* To-do item: Transcribe each record exactly; skip any picture.

* Source information:
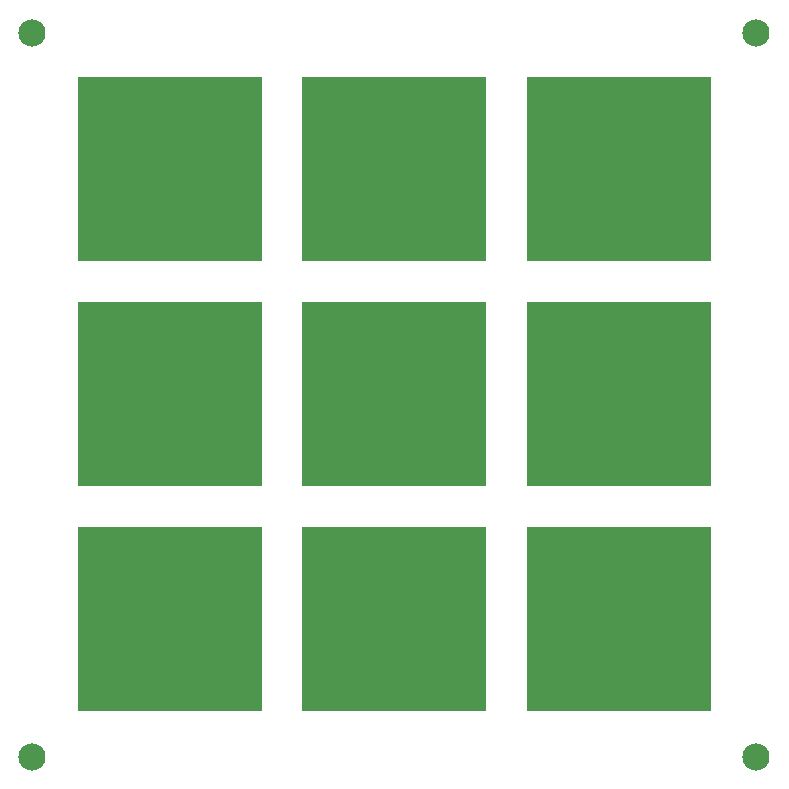
<source format=gbr>
%TF.GenerationSoftware,Altium Limited,Altium Designer,20.1.12 (249)*%
G04 Layer_Color=8388736*
%FSLAX26Y26*%
%MOIN*%
%TF.SameCoordinates,ED1CB289-3ACA-407E-AFEC-9D8622C581BC*%
%TF.FilePolarity,Negative*%
%TF.FileFunction,Soldermask,Top*%
%TF.Part,Single*%
G01*
G75*
%TA.AperFunction,ViaPad*%
%ADD12R,0.618236X0.618236*%
%ADD13C,0.090677*%
D12*
X1383465Y2135236D02*
D03*
X634252D02*
D03*
X2132638D02*
D03*
Y1386024D02*
D03*
Y636811D02*
D03*
X634252Y1386024D02*
D03*
X1383465D02*
D03*
Y636811D02*
D03*
X634252D02*
D03*
D13*
X2589921Y177165D02*
D03*
Y2590551D02*
D03*
D03*
D03*
X176536Y177165D02*
D03*
Y2590551D02*
D03*
%TF.MD5,40b63767276c0fb79a0f988eac4e86ba*%
M02*

</source>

* Solution:
<source format=gbr>
%TF.GenerationSoftware,Altium Limited,Altium Designer,20.1.12 (249)*%
G04 Layer_Color=8388736*
%FSLAX26Y26*%
%MOIN*%
%TF.SameCoordinates,ED1CB289-3ACA-407E-AFEC-9D8622C581BC*%
%TF.FilePolarity,Negative*%
%TF.FileFunction,Soldermask,Top*%
%TF.Part,Single*%
G01*
G75*
%TA.AperFunction,ViaPad*%
%ADD12R,0.618236X0.618236*%
%ADD13C,0.090677*%
D12*
X1383465Y2135236D02*
D03*
X634252D02*
D03*
X2132638D02*
D03*
Y1386024D02*
D03*
Y636811D02*
D03*
X634252Y1386024D02*
D03*
X1383465D02*
D03*
Y636811D02*
D03*
X634252D02*
D03*
D13*
X2589921Y177165D02*
D03*
Y2590551D02*
D03*
D03*
D03*
X176536Y177165D02*
D03*
Y2590551D02*
D03*
%TF.MD5,40b63767276c0fb79a0f988eac4e86ba*%
M02*

</source>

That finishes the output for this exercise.